If you mean the overall cycles during which actual work was done by the process, vs the maximum amount of cycles during the execution time, I agree.
Instructions might be a bit misleading, since this would mean you are not be able to achieve a 100% compute utilization with multi-cycle instructions.
I think, as so often, the answer to your question is: It depends.
If you have no divergent branches the compute utilization should converge to 100%.
In a kernel with 1 divergent branch the theoretical compute utilization will be 50% if I remember that correctly. The profiler assumes they are taken 50% each. In reality you will sometimes see a higher compute utilization there. This is due to the fact that real data often produces similar data in consecutive memory regions, resulting in full warps taking the same branch.
The major problem with telling what a good compute capability is that it most likely depends on the type of kernel you are building, and the amount of effort your are putting in it. Some applications might not allow creating a kernel which allows efficient processing on a GPU. Other applications can become faster if you optimize the processing flow of your data.

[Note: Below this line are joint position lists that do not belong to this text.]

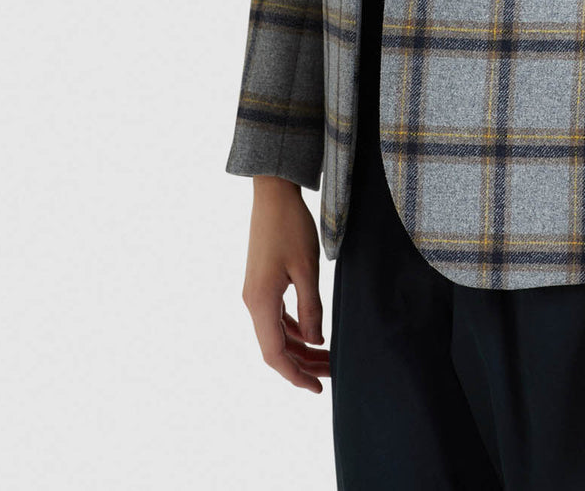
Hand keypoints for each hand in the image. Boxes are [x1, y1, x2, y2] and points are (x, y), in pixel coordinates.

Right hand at [241, 176, 329, 392]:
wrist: (273, 195)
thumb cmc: (291, 226)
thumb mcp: (307, 268)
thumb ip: (311, 307)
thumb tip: (316, 341)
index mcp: (261, 302)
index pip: (275, 354)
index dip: (296, 375)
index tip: (318, 388)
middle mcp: (253, 302)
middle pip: (276, 348)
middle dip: (303, 365)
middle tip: (331, 374)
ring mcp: (255, 293)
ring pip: (277, 334)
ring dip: (300, 348)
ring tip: (327, 358)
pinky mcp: (261, 284)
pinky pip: (276, 317)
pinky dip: (295, 330)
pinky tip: (313, 334)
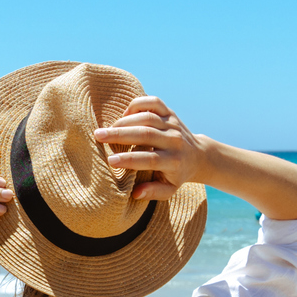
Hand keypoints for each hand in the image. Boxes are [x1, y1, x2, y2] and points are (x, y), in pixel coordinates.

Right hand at [93, 94, 212, 201]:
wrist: (198, 156)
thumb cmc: (177, 174)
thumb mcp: (169, 189)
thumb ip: (153, 192)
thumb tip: (135, 193)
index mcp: (173, 161)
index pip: (149, 159)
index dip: (129, 159)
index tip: (110, 160)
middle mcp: (174, 141)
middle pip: (146, 134)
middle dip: (120, 135)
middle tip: (98, 136)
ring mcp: (173, 124)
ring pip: (147, 117)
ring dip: (124, 121)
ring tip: (107, 129)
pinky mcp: (170, 113)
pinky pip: (154, 102)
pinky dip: (138, 104)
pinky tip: (124, 114)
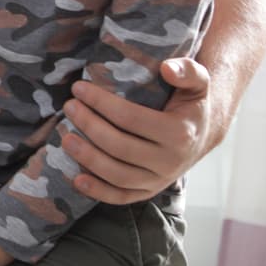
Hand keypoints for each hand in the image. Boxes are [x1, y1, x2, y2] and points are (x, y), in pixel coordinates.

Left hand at [66, 58, 212, 203]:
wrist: (201, 136)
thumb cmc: (190, 104)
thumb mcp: (197, 83)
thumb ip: (187, 70)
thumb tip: (165, 68)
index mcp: (180, 133)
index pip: (131, 118)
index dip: (101, 102)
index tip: (78, 88)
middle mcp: (170, 161)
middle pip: (120, 146)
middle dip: (89, 125)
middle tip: (69, 107)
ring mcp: (159, 179)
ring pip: (118, 175)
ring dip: (88, 158)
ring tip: (64, 138)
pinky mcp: (148, 191)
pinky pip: (122, 197)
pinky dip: (98, 192)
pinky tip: (76, 180)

Additionally if you have a task which is very load/story intensive, while you will not do alot arithmetic with the read data, your compute utilization wont look very good either. If you do not have to do anything else with the data, then it is okay, it’s just a limit you will need to accept.
I would suggest to critically review the percent of compute utilization the profiler is showing you, and always comparing it to what you would expect from your specific application.